### TASK REQUIREMENTS
Would you return, word for word, the lines of the data below from the line with "A. Fraint, D." through the line with "related to the cognitive performance in", and no others?
[[ RECORDS PROVIDED open ]]
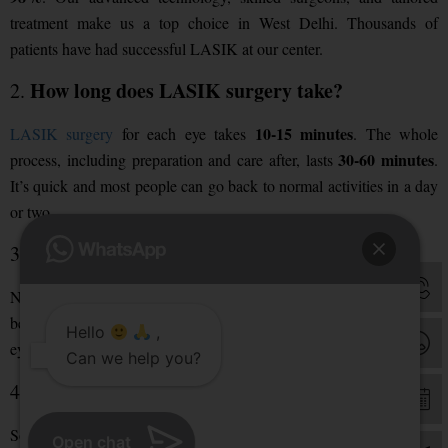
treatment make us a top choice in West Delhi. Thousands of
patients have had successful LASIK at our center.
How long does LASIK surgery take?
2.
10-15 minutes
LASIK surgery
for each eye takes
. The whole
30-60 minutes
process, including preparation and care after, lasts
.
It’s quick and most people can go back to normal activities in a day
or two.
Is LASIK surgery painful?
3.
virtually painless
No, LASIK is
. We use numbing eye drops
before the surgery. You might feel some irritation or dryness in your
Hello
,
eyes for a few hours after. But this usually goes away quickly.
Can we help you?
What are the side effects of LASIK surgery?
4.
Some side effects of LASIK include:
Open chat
[[ RECORDS PROVIDED closed ]]
[[ RECORDS PROVIDED open ]]
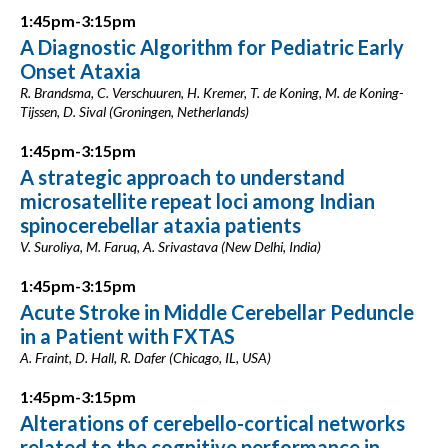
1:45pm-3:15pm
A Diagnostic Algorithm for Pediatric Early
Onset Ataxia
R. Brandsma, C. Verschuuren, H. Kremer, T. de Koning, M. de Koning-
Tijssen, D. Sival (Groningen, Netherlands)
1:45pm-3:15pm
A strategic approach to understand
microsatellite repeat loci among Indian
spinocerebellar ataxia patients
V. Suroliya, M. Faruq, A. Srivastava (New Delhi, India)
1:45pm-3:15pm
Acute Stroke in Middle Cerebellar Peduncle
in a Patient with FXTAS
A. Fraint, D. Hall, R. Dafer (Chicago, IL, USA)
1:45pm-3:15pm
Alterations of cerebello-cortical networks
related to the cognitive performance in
[[ RECORDS PROVIDED closed ]]
### EXERCISE RESPONSE
A. Fraint, D. Hall, R. Dafer (Chicago, IL, USA)
1:45pm-3:15pm
Alterations of cerebello-cortical networks
related to the cognitive performance in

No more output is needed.